Possible “Walls” for Search engines Spiders:
* Pages accessible only via a select form and submit button
* Pages requiring a drop down menu (HTML attribute) to access them
* Documents accessible only via a search box
* Documents blocked purposefully (via a robots meta tag or robots.txt file - see more on these here)
* Pages requiring a login
* Pages that re-direct before showing content (search engines call this cloaking or bait-and-switch and may actually ban sites that use this tactic)
The key to ensuring that a site’s contents are fully crawlable is to provide direct, HTML links to each page you want the search engine spiders to index. Remember that if a page cannot be accessed from the home page (where most spiders are likely to start their crawl), it is likely that it will not be indexed by the search engines. A sitemap (which is discussed later in this guide) can be of tremendous help for this purpose.
Measuring Relevance and Popularity
Modern commercial search engines rely on the science of information retrieval (IR). That science has existed since the middle of the 20th century, when retrieval systems powered computers in libraries, research facilities, and government labs. Early in the development of search systems, IR scientists realized that two critical components made up the majority of search functionality:
Relevance - the degree to which the content of the documents returned in a search matched the user’s query intention and terms. The relevance of a document increases if the terms or phrase queried by the user occurs multiple times and shows up in the title of the work or in important headlines or sub headers.
Popularity - the relative importance, measured via citation (the act of one work referencing another, as often occurs in academic and business documents) of a given document that matches the user’s query. The popularity of a given document increases with every other document that references it.
These two items were translated to web search 40 years later and manifest themselves in the form of document analysis and link analysis.
In document analysis, search engines look at whether the search terms are found in important areas of the document - the title, the meta data, the heading tags, and the body of text content.

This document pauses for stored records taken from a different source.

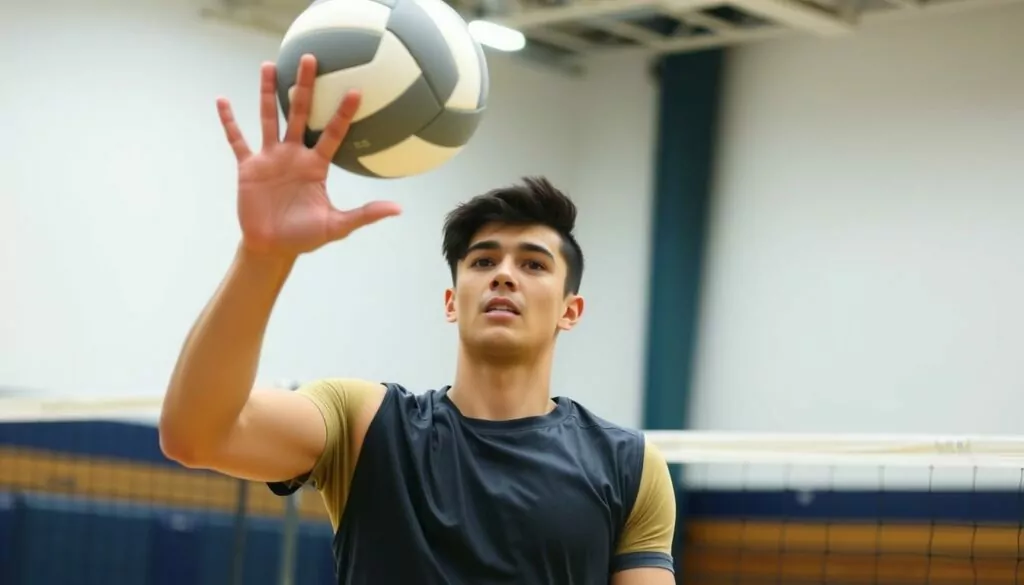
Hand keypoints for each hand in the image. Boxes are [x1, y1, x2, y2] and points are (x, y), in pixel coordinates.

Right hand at [216, 54, 401, 256]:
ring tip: (270, 65)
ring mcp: (270, 158)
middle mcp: (294, 155)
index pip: (333, 133)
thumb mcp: (337, 226)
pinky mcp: (249, 167)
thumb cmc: (305, 236)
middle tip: (312, 58)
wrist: (273, 247)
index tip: (356, 89)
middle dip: (305, 86)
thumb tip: (398, 209)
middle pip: (301, 113)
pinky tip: (223, 100)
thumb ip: (365, 214)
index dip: (343, 113)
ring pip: (269, 118)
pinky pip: (238, 140)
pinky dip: (229, 122)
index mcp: (316, 165)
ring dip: (268, 93)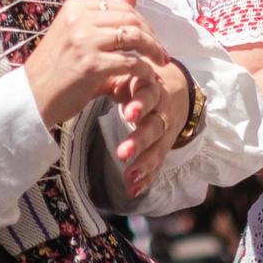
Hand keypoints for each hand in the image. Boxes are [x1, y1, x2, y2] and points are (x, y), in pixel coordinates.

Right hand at [24, 0, 168, 128]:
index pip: (120, 6)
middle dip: (152, 36)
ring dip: (153, 50)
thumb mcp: (76, 34)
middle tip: (161, 53)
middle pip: (130, 19)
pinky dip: (144, 70)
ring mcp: (85, 41)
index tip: (152, 38)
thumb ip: (104, 16)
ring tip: (160, 62)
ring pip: (134, 37)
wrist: (31, 96)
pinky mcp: (91, 64)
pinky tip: (148, 77)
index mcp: (75, 8)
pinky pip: (131, 62)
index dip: (142, 21)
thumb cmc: (54, 68)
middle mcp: (79, 19)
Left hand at [112, 58, 191, 196]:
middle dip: (139, 140)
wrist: (175, 92)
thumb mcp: (131, 76)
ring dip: (144, 164)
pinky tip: (134, 190)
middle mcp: (162, 112)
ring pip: (157, 148)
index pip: (149, 97)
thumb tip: (87, 72)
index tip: (127, 113)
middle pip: (154, 126)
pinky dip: (147, 178)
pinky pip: (158, 164)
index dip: (140, 105)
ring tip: (129, 177)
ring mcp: (165, 133)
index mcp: (152, 90)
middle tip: (122, 153)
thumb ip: (115, 77)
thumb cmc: (140, 83)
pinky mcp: (164, 148)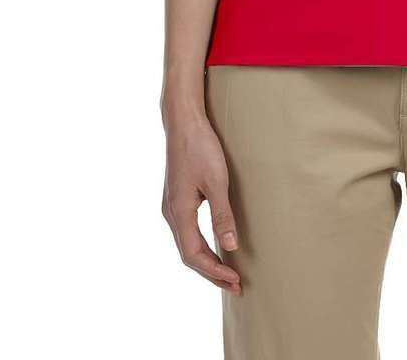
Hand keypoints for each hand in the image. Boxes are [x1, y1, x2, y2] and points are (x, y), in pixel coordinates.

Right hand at [161, 110, 241, 293]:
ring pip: (187, 243)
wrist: (183, 121)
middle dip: (212, 272)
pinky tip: (215, 244)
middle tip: (235, 285)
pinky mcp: (177, 197)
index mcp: (179, 212)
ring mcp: (172, 205)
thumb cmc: (200, 147)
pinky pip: (188, 230)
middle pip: (189, 254)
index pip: (194, 255)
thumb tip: (230, 248)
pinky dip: (201, 245)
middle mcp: (171, 213)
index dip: (214, 272)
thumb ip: (223, 215)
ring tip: (228, 271)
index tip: (235, 281)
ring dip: (207, 260)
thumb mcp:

They also attempt to automatically measure the quality of the document (through complex systems beyond the scope of this guide).
In link analysis, search engines measure not only who is linking to a site or page, but what they are saying about that page/site. They also have a good grasp on who is affiliated with whom (through historical link data, the site’s registration records, and other sources), who is worthy of being trusted (links from .edu and .gov pages are generally more valuable for this reason), and contextual data about the site the page is hosted on (who links to that site, what they say about the site, etc.).
Link and document analysis combine and overlap hundreds of factors that can be individually measured and filtered through the search engine algorithms (the set of instructions that tells the engines what importance to assign to each factor). The algorithm then determines scoring for the documents and (ideally) lists results in decreasing order of importance (rankings).
Information Search Engines Can Trust
The theory goes that if hundreds or thousands of other websites link to you, your site must be popular, and thus, have value. If those links come from very popular and important (and thus, trustworthy) websites, their power is multiplied to even greater degrees. Links from sites like NYTimes.com, Yale.edu, Whitehouse.gov, and others carry with them inherent trust that search engines then use to boost your ranking position. If, on the other hand, the links that point to you are from low-quality, interlinked sites or automated garbage domains (aka link farms), search engines have systems in place to discount the value of those links.